Security recommendations

Network

  • Deploy the web app on a private network. Use a Tailscale tailnet, VPN, or internal network to keep the web UI off the public internet.
  • Deploy the API on a private network. Only allow access from expected hosts (the web app, CI runners, developer machines). The API binds to 127.0.0.1 by default — do not expose it with --host 0.0.0.0 unless it is behind a firewall or private network.
  • Use Daytona sandboxes with network controls. When running untrusted or generated code, use the Daytona sandbox provider with network = "block" or a CIDR-based allow list to restrict agent egress.

Authentication

  • Enable authentication.
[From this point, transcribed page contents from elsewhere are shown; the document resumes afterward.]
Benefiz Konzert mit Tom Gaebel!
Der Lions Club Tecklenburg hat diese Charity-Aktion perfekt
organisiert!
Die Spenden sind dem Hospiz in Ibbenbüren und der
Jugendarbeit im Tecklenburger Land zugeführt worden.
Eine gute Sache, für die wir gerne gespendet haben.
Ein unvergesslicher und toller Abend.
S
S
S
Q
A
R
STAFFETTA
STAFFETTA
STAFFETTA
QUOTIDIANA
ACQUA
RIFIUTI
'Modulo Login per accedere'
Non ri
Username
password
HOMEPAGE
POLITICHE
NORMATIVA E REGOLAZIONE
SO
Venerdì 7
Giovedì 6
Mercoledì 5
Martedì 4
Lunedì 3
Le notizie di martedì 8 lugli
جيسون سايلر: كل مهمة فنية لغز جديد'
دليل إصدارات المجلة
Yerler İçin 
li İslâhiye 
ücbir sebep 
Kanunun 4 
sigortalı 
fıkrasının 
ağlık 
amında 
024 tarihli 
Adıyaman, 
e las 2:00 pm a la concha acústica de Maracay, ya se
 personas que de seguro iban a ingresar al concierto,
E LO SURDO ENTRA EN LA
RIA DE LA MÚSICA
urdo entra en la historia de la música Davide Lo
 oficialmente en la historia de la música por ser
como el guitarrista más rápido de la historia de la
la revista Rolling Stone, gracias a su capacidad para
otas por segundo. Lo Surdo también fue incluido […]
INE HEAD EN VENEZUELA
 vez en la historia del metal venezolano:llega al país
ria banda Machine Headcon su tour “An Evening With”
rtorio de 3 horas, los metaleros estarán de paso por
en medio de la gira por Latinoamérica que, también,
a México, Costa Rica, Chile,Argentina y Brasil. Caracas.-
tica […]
Fabro supports dev-token and GitHub OAuth. Do not disable auth outside of local development or controlled demos.
  • Configure a username allowlist for GitHub OAuth. [server.auth.github].allowed_usernames should contain the exact GitHub users allowed to log in. An empty list rejects everyone.
  • Configure the session secret used by the web flow. SESSION_SECRET should be provisioned with a strong value on long-lived deployments.
  • Terminate HTTPS or mTLS upstream when needed. Fabro’s listener is plain HTTP/Unix only. If CI, scripts, or a browser must connect over HTTPS, terminate TLS at a reverse proxy or load balancer and keep the Fabro listener on a private network.

Secrets

  • Keep API keys out of sandboxes. The local sandbox strips environment variables ending in _API_KEY, _SECRET, _TOKEN, _PASSWORD, or _CREDENTIAL, but Docker and Daytona sandboxes provide stronger isolation — only explicitly configured variables are passed through.
  • Use server-owned secrets or process env vars for credentials. For server-backed workflows, persist credentials with fabro provider login / fabro secret set, which stores them under the server data directory. Do not commit secrets to version control.
  • Rotate the session secret. The SESSION_SECRET environment variable encrypts web app sessions. Rotate it periodically and use a strong random value.

Execution

  • Use Docker or Daytona for untrusted workflows. The local sandbox offers no filesystem or network isolation — agents have the same access as the host. Use docker or daytona when running code you haven’t reviewed.
  • Restrict agent permissions. Use --permissions read-only or --permissions read-write to limit which tools agents can invoke without approval. In non-interactive mode (--auto-approve), tools outside the permission level are denied outright.

Security reporting

If you discover a security vulnerability in Fabro, please report it responsibly:
  1. Email security@fabro.dev with a description of the vulnerability, steps to reproduce, and any relevant details.
  2. Do not disclose the vulnerability publicly until we have had a chance to investigate and release a fix.
  3. We will acknowledge receipt within 48 hours and aim to provide an initial assessment within 5 business days.
  4. We will work with you to understand the issue and coordinate disclosure timing.
We appreciate the security research community’s efforts in helping keep Fabro and its users safe.